Start of DATA SUPPLIED

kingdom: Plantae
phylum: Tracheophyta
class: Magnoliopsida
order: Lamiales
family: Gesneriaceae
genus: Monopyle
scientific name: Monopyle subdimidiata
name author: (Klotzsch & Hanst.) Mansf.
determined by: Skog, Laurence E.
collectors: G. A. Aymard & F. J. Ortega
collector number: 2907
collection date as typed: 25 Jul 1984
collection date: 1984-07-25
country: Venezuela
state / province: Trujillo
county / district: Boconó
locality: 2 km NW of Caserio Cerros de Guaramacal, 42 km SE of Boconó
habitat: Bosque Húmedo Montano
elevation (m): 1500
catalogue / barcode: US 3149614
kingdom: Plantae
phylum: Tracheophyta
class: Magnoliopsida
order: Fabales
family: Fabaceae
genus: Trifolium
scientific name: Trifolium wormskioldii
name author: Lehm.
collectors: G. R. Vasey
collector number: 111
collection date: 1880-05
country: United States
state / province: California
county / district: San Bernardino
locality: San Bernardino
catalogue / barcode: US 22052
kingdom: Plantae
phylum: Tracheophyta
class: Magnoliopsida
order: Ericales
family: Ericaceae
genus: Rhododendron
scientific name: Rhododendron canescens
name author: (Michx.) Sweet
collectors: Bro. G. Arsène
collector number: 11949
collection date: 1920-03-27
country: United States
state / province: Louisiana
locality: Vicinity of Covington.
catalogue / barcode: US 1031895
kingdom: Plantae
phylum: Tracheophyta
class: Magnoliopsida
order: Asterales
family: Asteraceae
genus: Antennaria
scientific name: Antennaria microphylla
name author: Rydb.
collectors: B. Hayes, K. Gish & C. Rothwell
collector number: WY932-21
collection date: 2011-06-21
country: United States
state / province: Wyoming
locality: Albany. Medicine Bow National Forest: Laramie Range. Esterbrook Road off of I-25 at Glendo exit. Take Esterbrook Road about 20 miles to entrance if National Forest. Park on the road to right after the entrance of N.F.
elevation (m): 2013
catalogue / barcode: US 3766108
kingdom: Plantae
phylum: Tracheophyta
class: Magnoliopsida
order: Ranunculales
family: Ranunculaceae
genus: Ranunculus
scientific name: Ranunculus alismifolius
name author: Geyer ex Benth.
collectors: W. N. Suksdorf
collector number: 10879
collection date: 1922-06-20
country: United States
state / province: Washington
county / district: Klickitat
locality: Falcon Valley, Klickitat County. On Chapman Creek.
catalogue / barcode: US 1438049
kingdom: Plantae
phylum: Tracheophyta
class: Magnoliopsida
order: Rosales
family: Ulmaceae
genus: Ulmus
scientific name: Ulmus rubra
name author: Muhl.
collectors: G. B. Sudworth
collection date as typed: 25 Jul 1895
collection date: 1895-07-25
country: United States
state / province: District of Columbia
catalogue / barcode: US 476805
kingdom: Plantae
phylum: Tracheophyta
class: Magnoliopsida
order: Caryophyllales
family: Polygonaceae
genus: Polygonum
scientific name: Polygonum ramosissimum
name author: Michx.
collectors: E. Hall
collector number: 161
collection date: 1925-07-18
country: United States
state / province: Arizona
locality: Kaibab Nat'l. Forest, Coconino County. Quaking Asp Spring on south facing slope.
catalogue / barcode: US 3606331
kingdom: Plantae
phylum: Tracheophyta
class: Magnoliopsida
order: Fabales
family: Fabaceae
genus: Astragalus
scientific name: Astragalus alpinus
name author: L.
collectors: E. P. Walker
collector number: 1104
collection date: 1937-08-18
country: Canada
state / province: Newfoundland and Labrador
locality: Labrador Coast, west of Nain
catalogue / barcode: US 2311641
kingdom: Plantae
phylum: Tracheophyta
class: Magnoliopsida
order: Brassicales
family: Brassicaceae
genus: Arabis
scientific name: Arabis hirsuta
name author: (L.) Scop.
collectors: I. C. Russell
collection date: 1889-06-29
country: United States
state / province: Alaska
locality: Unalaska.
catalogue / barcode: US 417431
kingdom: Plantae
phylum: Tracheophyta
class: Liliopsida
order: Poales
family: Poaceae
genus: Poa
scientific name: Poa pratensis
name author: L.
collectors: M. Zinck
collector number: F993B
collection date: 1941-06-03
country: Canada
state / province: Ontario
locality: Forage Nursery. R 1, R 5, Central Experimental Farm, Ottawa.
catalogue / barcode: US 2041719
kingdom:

End of DATA SUPPLIED

REQUEST – Can you recast every line of the items above as a Markdown table with the columns Row and Item line, numbering the rows and leaving out any blank lines?

SOLVED EXERCISE –
| Row | Item line |
|---|---|
| 1 | kingdom: Plantae |
| 2 | phylum: Tracheophyta |
| 3 | class: Magnoliopsida |
| 4 | order: Lamiales |
| 5 | family: Gesneriaceae |
| 6 | genus: Monopyle |
| 7 | scientific name: Monopyle subdimidiata |
| 8 | name author: (Klotzsch & Hanst.) Mansf. |
| 9 | determined by: Skog, Laurence E. |
| 10 | collectors: G. A. Aymard & F. J. Ortega |
| 11 | collector number: 2907 |
| 12 | collection date as typed: 25 Jul 1984 |
| 13 | collection date: 1984-07-25 |
| 14 | country: Venezuela |
| 15 | state / province: Trujillo |
| 16 | county / district: Boconó |
| 17 | locality: 2 km NW of Caserio Cerros de Guaramacal, 42 km SE of Boconó |
| 18 | habitat: Bosque Húmedo Montano |
| 19 | elevation (m): 1500 |
| 20 | catalogue / barcode: US 3149614 |
| 21 | kingdom: Plantae |
| 22 | phylum: Tracheophyta |
| 23 | class: Magnoliopsida |
| 24 | order: Fabales |
| 25 | family: Fabaceae |
| 26 | genus: Trifolium |
| 27 | scientific name: Trifolium wormskioldii |
| 28 | name author: Lehm. |
| 29 | collectors: G. R. Vasey |
| 30 | collector number: 111 |
| 31 | collection date: 1880-05 |
| 32 | country: United States |
| 33 | state / province: California |
| 34 | county / district: San Bernardino |
| 35 | locality: San Bernardino |
| 36 | catalogue / barcode: US 22052 |
| 37 | kingdom: Plantae |
| 38 | phylum: Tracheophyta |
| 39 | class: Magnoliopsida |
| 40 | order: Ericales |
| 41 | family: Ericaceae |
| 42 | genus: Rhododendron |
| 43 | scientific name: Rhododendron canescens |
| 44 | name author: (Michx.) Sweet |
| 45 | collectors: Bro. G. Arsène |
| 46 | collector number: 11949 |
| 47 | collection date: 1920-03-27 |
| 48 | country: United States |
| 49 | state / province: Louisiana |
| 50 | locality: Vicinity of Covington. |
| 51 | catalogue / barcode: US 1031895 |
| 52 | kingdom: Plantae |
| 53 | phylum: Tracheophyta |
| 54 | class: Magnoliopsida |
| 55 | order: Asterales |
| 56 | family: Asteraceae |
| 57 | genus: Antennaria |
| 58 | scientific name: Antennaria microphylla |
| 59 | name author: Rydb. |
| 60 | collectors: B. Hayes, K. Gish & C. Rothwell |
| 61 | collector number: WY932-21 |
| 62 | collection date: 2011-06-21 |
| 63 | country: United States |
| 64 | state / province: Wyoming |
| 65 | locality: Albany. Medicine Bow National Forest: Laramie Range. Esterbrook Road off of I-25 at Glendo exit. Take Esterbrook Road about 20 miles to entrance if National Forest. Park on the road to right after the entrance of N.F. |
| 66 | elevation (m): 2013 |
| 67 | catalogue / barcode: US 3766108 |
| 68 | kingdom: Plantae |
| 69 | phylum: Tracheophyta |
| 70 | class: Magnoliopsida |
| 71 | order: Ranunculales |
| 72 | family: Ranunculaceae |
| 73 | genus: Ranunculus |
| 74 | scientific name: Ranunculus alismifolius |
| 75 | name author: Geyer ex Benth. |
| 76 | collectors: W. N. Suksdorf |
| 77 | collector number: 10879 |
| 78 | collection date: 1922-06-20 |
| 79 | country: United States |
| 80 | state / province: Washington |
| 81 | county / district: Klickitat |
| 82 | locality: Falcon Valley, Klickitat County. On Chapman Creek. |
| 83 | catalogue / barcode: US 1438049 |
| 84 | kingdom: Plantae |
| 85 | phylum: Tracheophyta |
| 86 | class: Magnoliopsida |
| 87 | order: Rosales |
| 88 | family: Ulmaceae |
| 89 | genus: Ulmus |
| 90 | scientific name: Ulmus rubra |
| 91 | name author: Muhl. |
| 92 | collectors: G. B. Sudworth |
| 93 | collection date as typed: 25 Jul 1895 |
| 94 | collection date: 1895-07-25 |
| 95 | country: United States |
| 96 | state / province: District of Columbia |
| 97 | catalogue / barcode: US 476805 |
| 98 | kingdom: Plantae |
| 99 | phylum: Tracheophyta |
| 100 | class: Magnoliopsida |
| 101 | order: Caryophyllales |
| 102 | family: Polygonaceae |
| 103 | genus: Polygonum |
| 104 | scientific name: Polygonum ramosissimum |
| 105 | name author: Michx. |
| 106 | collectors: E. Hall |
| 107 | collector number: 161 |
| 108 | collection date: 1925-07-18 |
| 109 | country: United States |
| 110 | state / province: Arizona |
| 111 | locality: Kaibab Nat'l. Forest, Coconino County. Quaking Asp Spring on south facing slope. |
| 112 | catalogue / barcode: US 3606331 |
| 113 | kingdom: Plantae |
| 114 | phylum: Tracheophyta |
| 115 | class: Magnoliopsida |
| 116 | order: Fabales |
| 117 | family: Fabaceae |
| 118 | genus: Astragalus |
| 119 | scientific name: Astragalus alpinus |
| 120 | name author: L. |
| 121 | collectors: E. P. Walker |
| 122 | collector number: 1104 |
| 123 | collection date: 1937-08-18 |
| 124 | country: Canada |
| 125 | state / province: Newfoundland and Labrador |
| 126 | locality: Labrador Coast, west of Nain |
| 127 | catalogue / barcode: US 2311641 |
| 128 | kingdom: Plantae |
| 129 | phylum: Tracheophyta |
| 130 | class: Magnoliopsida |
| 131 | order: Brassicales |
| 132 | family: Brassicaceae |
| 133 | genus: Arabis |
| 134 | scientific name: Arabis hirsuta |
| 135 | name author: (L.) Scop. |
| 136 | collectors: I. C. Russell |
| 137 | collection date: 1889-06-29 |
| 138 | country: United States |
| 139 | state / province: Alaska |
| 140 | locality: Unalaska. |
| 141 | catalogue / barcode: US 417431 |
| 142 | kingdom: Plantae |
| 143 | phylum: Tracheophyta |
| 144 | class: Liliopsida |
| 145 | order: Poales |
| 146 | family: Poaceae |
| 147 | genus: Poa |
| 148 | scientific name: Poa pratensis |
| 149 | name author: L. |
| 150 | collectors: M. Zinck |
| 151 | collector number: F993B |
| 152 | collection date: 1941-06-03 |
| 153 | country: Canada |
| 154 | state / province: Ontario |
| 155 | locality: Forage Nursery. R 1, R 5, Central Experimental Farm, Ottawa. |
| 156 | catalogue / barcode: US 2041719 |
| 157 | kingdom: |